On the surface, it might seem both baffling and repulsive that FIFA – an organisation that claims to have a "responsibility to reach out and touch the world, using football as a symbol of hope and integration" -- would even consider awarding the World Cup to such a nation. It might seem that there should be some kind of checklist at an early stage: "Ah, hello Qatar. I can see here that you've ticked 'Yes' for the question 'Are your country's laws fundamentally bigoted?', so I'm afraid we can't let you go any further. Do feel free to try again once you've achieved a basic level of human decency."

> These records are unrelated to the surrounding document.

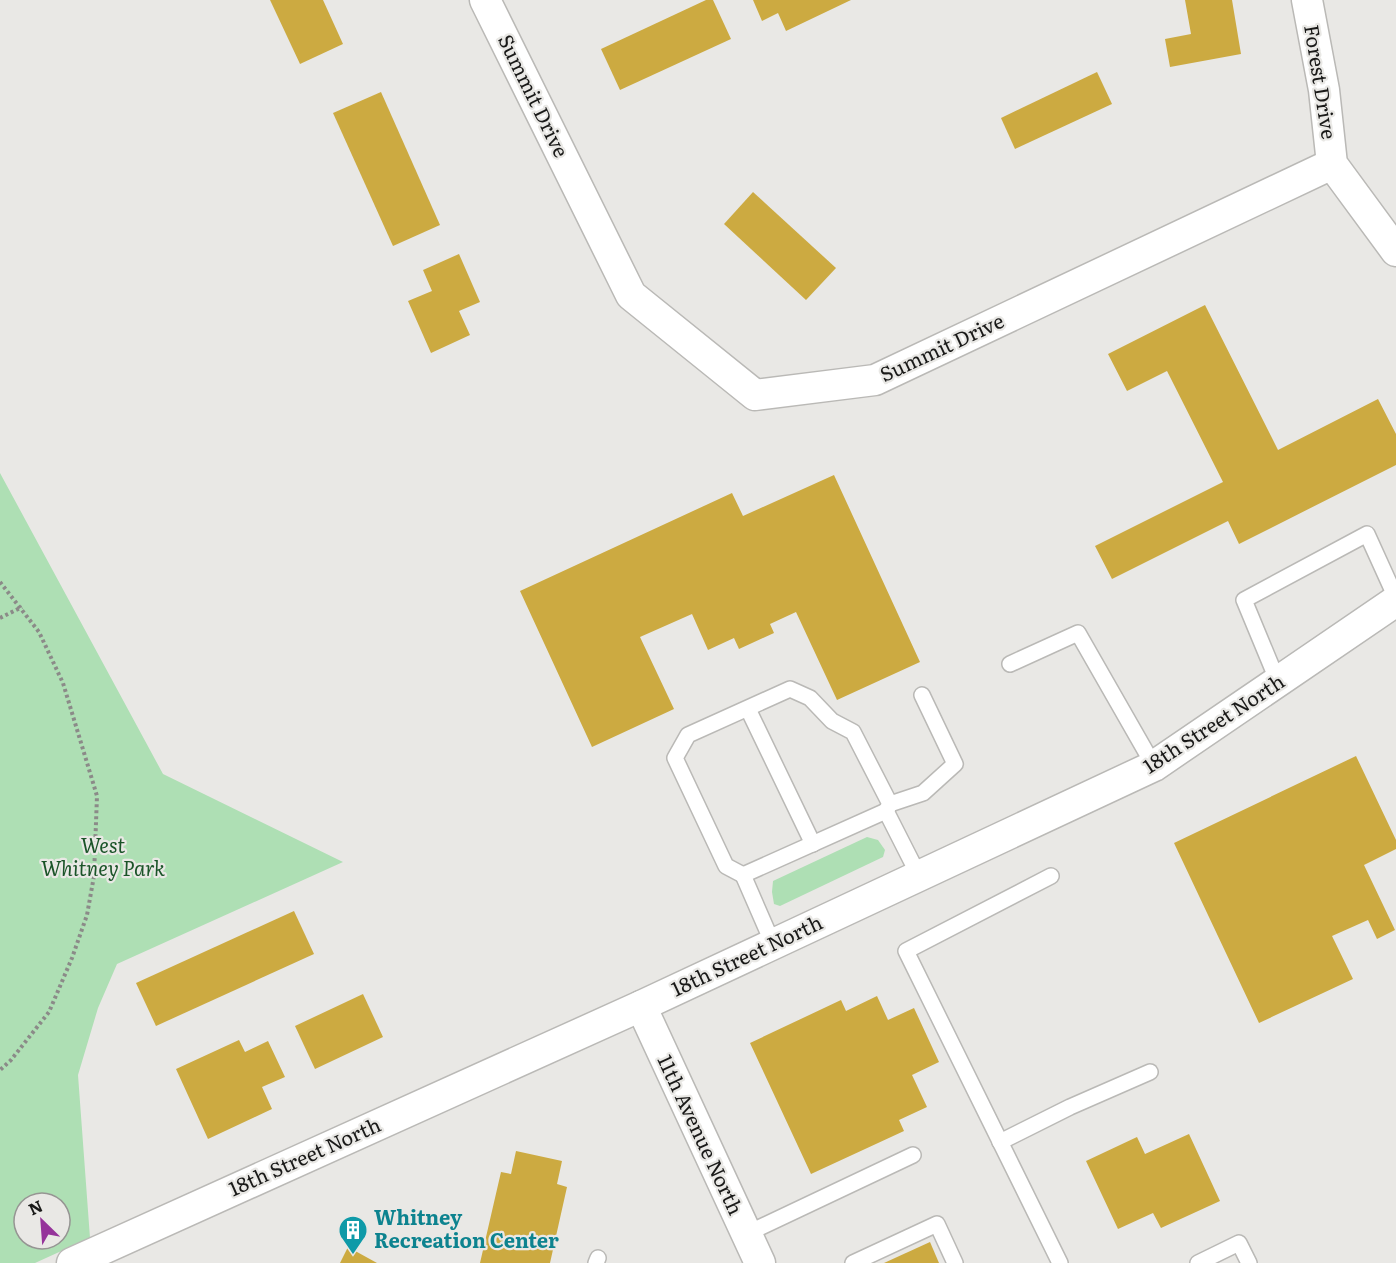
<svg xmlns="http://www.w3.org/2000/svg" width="1396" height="1263" font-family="Literata,serif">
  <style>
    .green { fill: #aedfb4; fill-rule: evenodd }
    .building { fill: #ccaa41 }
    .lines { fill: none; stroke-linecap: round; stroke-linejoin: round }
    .service-casing { stroke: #bab9b6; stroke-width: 18 }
    .minor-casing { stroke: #bab9b6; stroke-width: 33 }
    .path { stroke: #8b8a88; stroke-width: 4; stroke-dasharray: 3 3; stroke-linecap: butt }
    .service { stroke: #fff; stroke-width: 15 }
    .minor { stroke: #fff; stroke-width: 30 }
    .labels { text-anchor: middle; stroke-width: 4.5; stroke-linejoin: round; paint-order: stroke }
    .street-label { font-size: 20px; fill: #191918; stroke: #e9e8e5 }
    .park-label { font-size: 20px; font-style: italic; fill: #1a5428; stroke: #e9e8e5 }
    .culture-label { font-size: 20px; font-weight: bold; fill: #0d838f; stroke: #e9e8e5; text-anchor: start }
  </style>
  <rect width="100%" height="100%" fill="#e9e8e5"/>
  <g class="green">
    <path d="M0,473L163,774L343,862L117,964L98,1008L78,1075L90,1238L35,1263H0ZM24,1203H60V1239H24Z"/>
    <polygon points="867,837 878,840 885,850 883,857 780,906 774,904 772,892 773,881"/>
  </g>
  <g class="building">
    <polygon points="270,0 323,0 343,44 300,64"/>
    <polygon points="706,0 713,0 731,39 620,90 601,49"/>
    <polygon points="753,0 851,0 786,31 778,13 762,21"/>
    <polygon points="1185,0 1232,0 1241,54 1170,67 1165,39 1191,34"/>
    <polygon points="1097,72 1112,104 1015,149 1001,118"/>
    <polygon points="381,92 440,225 393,246 333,113"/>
    <polygon points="753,192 836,268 806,300 724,224"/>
    <polygon points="459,254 480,302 459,311 470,335 431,353 408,301 432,291 423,270"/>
    <polygon points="1205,305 1278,450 1378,399 1396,434 1396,465 1239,544 1228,521 1112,579 1095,546 1223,482 1167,371 1127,391 1108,354"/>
    <polygon points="834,475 920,662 837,700 796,612 770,624 774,633 739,649 734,638 708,650 692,614 640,637 674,709 592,747 520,591 732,493 743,516"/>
    <polygon points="1356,756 1396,840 1396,849 1364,865 1395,930 1377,939 1368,920 1332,936 1353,979 1259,1023 1174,843"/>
    <polygon points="294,911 314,954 156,1026 136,983"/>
    <polygon points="363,994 383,1037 315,1069 295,1026"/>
    <polygon points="877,996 888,1020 914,1008 939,1062 912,1075 927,1107 899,1120 904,1131 811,1174 750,1043 841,1000 846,1011"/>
    <polygon points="239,1040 245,1052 268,1041 285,1077 262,1087 272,1109 208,1139 176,1069"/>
    <polygon points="1189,1134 1220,1201 1161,1228 1153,1213 1118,1229 1086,1161 1137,1137 1145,1154"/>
    <polygon points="516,1151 562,1161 557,1184 567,1187 550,1263 480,1263 501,1172 511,1174"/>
    <polygon points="930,1242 939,1263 884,1263"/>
    <polygon points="348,1247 377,1263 340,1263"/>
  </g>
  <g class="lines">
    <g class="service-casing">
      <g id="service">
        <polyline points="1010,664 1078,633 1154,766"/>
        <polyline points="1278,682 1244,600 1367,534 1396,598"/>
        <polyline points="748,709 813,844"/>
        <polyline points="890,804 923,793 955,764 922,695"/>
        <polyline points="743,875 726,866 675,758 688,735 790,689 810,698 832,721 853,732 890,804 886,811"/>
        <polyline points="1051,876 906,951 1060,1263"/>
        <polyline points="773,944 743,875 886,811 919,876"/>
        <polyline points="1000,1142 1070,1107 1150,1072"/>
        <polyline points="746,1234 913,1155"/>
        <polyline points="596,1263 598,1258"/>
        <polyline points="853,1263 937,1224 955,1263"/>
        <polyline points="1198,1263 1239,1243 1249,1263"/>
      </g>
    </g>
    <g class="minor-casing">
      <g id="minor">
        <polyline points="485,0 631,295 755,395 875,380 1332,164"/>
        <polyline points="1307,0 1324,90 1332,164 1396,251"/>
        <polyline points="641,1006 760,1263"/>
        <polyline points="72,1263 641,1006 1154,766 1396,601"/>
      </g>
    </g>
    <g class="path">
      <polyline points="0,582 39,632 63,683 97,796 94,876 87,915 72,958 49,1012 11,1060 0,1070"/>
      <polyline points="0,618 22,607"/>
    </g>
    <use href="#service" class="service"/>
    <use href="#minor" class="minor"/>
  </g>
  <defs>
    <g id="building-pin" transform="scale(1.5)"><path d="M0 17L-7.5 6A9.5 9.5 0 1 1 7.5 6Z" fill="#0f9aa8" stroke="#e9e8e5"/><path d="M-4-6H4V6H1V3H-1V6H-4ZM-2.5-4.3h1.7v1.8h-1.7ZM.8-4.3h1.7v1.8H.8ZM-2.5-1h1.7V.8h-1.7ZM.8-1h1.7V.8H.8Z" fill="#fff"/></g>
  </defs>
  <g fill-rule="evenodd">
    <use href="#building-pin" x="353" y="1230"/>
  </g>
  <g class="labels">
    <g class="street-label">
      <text transform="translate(1320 82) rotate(81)" y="7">Forest Drive</text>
      <text transform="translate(533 96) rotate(64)" y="7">Summit Drive</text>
      <text transform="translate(942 348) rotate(-25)" y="7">Summit Drive</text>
      <text transform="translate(1214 724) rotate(-33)" y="7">18th Street North</text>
      <text transform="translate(747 956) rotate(-25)" y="7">18th Street North</text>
      <text transform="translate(700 1135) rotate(65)" y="7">11th Avenue North</text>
      <text transform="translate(305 1157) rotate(-24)" y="7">18th Street North</text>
    </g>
    <g class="park-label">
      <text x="103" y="853">West<tspan x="103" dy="23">Whitney Park</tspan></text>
    </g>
    <g class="culture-label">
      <text x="374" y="1225">Whitney<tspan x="374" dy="23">Recreation Center</tspan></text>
    </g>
  </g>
  <g transform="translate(42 1221) rotate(335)"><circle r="28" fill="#e9e8e5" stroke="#969593" stroke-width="1.5"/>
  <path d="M0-4.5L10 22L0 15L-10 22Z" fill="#95339a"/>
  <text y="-9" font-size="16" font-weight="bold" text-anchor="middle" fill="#191918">N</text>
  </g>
</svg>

But then you remember that this is a sport where any player that goes down injured can expect to have his sexuality questioned, loudly and publicly, and where gay players are advised against coming out for reasons both economic and personal, and you realise that the only real difference between how Qatar treats being gay and how football treats being gay is that Qatar actually bothers to have a law. It's a perfect match! Stop holding hands, though, somebody might see.
… the BBC coverage
One of the undisputed highlights of the 2010 World Cup was the BBC's noble attempts to provide a little context. First Alan Shearer -- a man whose analytical skills consist entirely of describing what he can see, badly -- went and pottered around a couple of townships, nodding genially at poor South Africans, then back in the studio Alan Hansen offered a considered tactical breakdown of apartheid. It was a "flawed system", apparently, as though the systemic degredation of black people might lead to vulnerability on the counterattack.
Where they're going to go with Qatar is anybody's guess. Colin Murray ambling around an oil refinery? Garth Crooks trying on traditional Arabic dress? Mark Clemmit standing in the lobby of a vast hotel? It doesn't really matter; part of the joy's in the anticipation. We can relax knowing that at some point, somebody who gets paid to talk about football is going to be dropped a hilarious distance from their comfort zone. Makes the licence fee look like a bargain.
… the stories
The Times ended up thoroughly egg-faced after the Dream Football League story turned to be, well, just a story. However, take the following three ingredients. One, Qatar appear to want to spend an awful lot of money on football. Two, football appears to be very keen to accept all the money that Qatar want to spend. Three, there is a general suspicion on the part of the footballing media about Qatari intentions.
Now mix, serve over ice, and drink in the stories we're going to get ...
The Premier League to accept Qatari sponsorship, and adopt a new trophy in the shape of the Aspire Tower! Rangers to move from Glasgow to Doha, then apply to join the Championship from there! David Beckham to open a Qatari soccer academy … on the moon! It's going to be brilliant.